Criminy, we have too many people now living like monks and most not wanting to.
As you said, loneliness is one of the fastest growing problems we have in our current societal make-up, and not just among the elderly although it is more prevalent.
For me, an ecovillage would work. I enjoy being part of a community.
Kouak
09-27-2009, 07:29 AM
As somebody on another BB pointed out that the whole point of pooling risk is how things like healthcare are supposed to work. Hence young mothers are paying for his 60 year old prostate to get examined and he's paying for their maternal care.
If you take a step back and analyze his argument, it will explain a lot. His main point is "if I don't need it (anymore), why should I have to pay for it." This rationale is very appropriate and applicable in many situations.
For example, I have no kids in school so why should I pay to build more schools? As pointed out, this is a very selfish attitude. What is not pointed out is that this is very stupid.
He may not personally need maternity care, but his granddaughter may need it. His life will be affected if she dies delivering the baby.

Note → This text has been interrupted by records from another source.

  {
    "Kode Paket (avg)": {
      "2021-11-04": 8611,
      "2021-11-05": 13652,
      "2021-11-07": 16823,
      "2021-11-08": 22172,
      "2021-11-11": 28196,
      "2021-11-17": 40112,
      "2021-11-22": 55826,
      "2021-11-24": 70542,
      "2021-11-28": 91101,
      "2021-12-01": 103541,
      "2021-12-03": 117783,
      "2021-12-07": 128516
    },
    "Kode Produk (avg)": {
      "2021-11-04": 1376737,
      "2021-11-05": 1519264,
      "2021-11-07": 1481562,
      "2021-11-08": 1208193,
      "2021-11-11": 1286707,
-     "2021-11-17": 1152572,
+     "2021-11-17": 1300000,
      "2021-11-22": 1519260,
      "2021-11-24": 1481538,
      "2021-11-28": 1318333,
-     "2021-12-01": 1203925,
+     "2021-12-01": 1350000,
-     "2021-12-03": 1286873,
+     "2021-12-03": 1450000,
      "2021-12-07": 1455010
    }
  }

If the needed schools are not built, the current schools will be overcrowded. The amount learned will be less-->the kids will be less prepared for college-->they will be poorer prospects for employment-->and more jobs will be given to the nations that produce better prospects. Fewer jobs here increases unemployment, reduces income taxes, and reduces services such as Medicare. He is affected because he has to pay more for health insurance.

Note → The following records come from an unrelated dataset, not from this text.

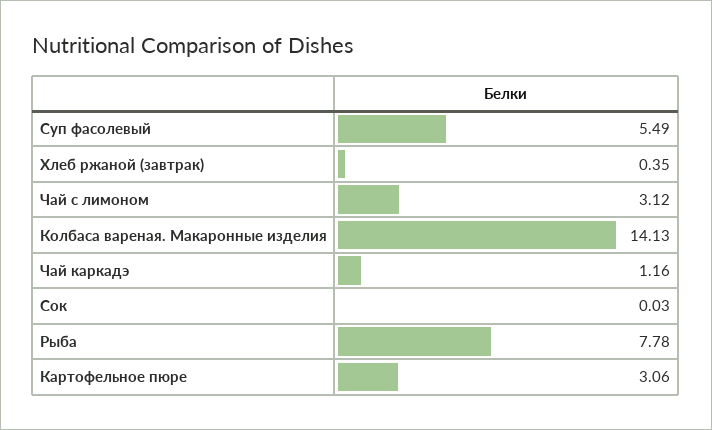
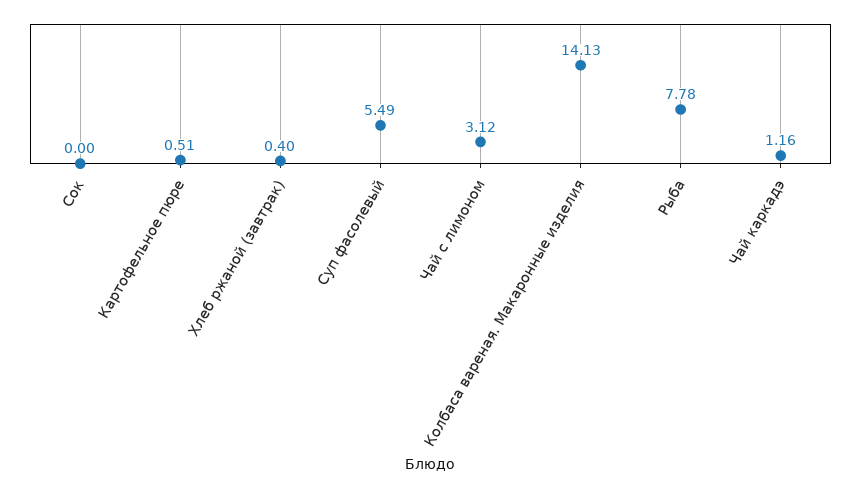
  {
    "Суп фасолевый": 5.49,
-   "Хлеб ржаной (завтрак)": 0.35,
+   "Хлеб ржаной (завтрак)": 0.4,
    "Чай с лимоном": 3.12,
    "Колбаса вареная. Макаронные изделия": 14.13,
    "Чай каркадэ": 1.16,
-   "Сок": 0.03,
+   "Сок": 0,
    "Рыба": 7.78,
-   "Картофельное пюре": 3.06
+   "Картофельное пюре": 0.51
  }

There will also be more drop-outs-->they still need money-->they start a life of crime-->and they mug, rob, and steal. He is affected by being mugged and stolen from. He also must pay for the courts to prosecute them and prisons to house them. His stock value in VISA goes down because they have to give up some profits to pay for the charges on stolen cards they used in their life of crime. Now he has less money to pay for what he wants.
All of this shows how stupid people can be. Most people think that if they don't have to pay for it directly, then they will save money. Like many things in life, you pay for it now or you pay for it later.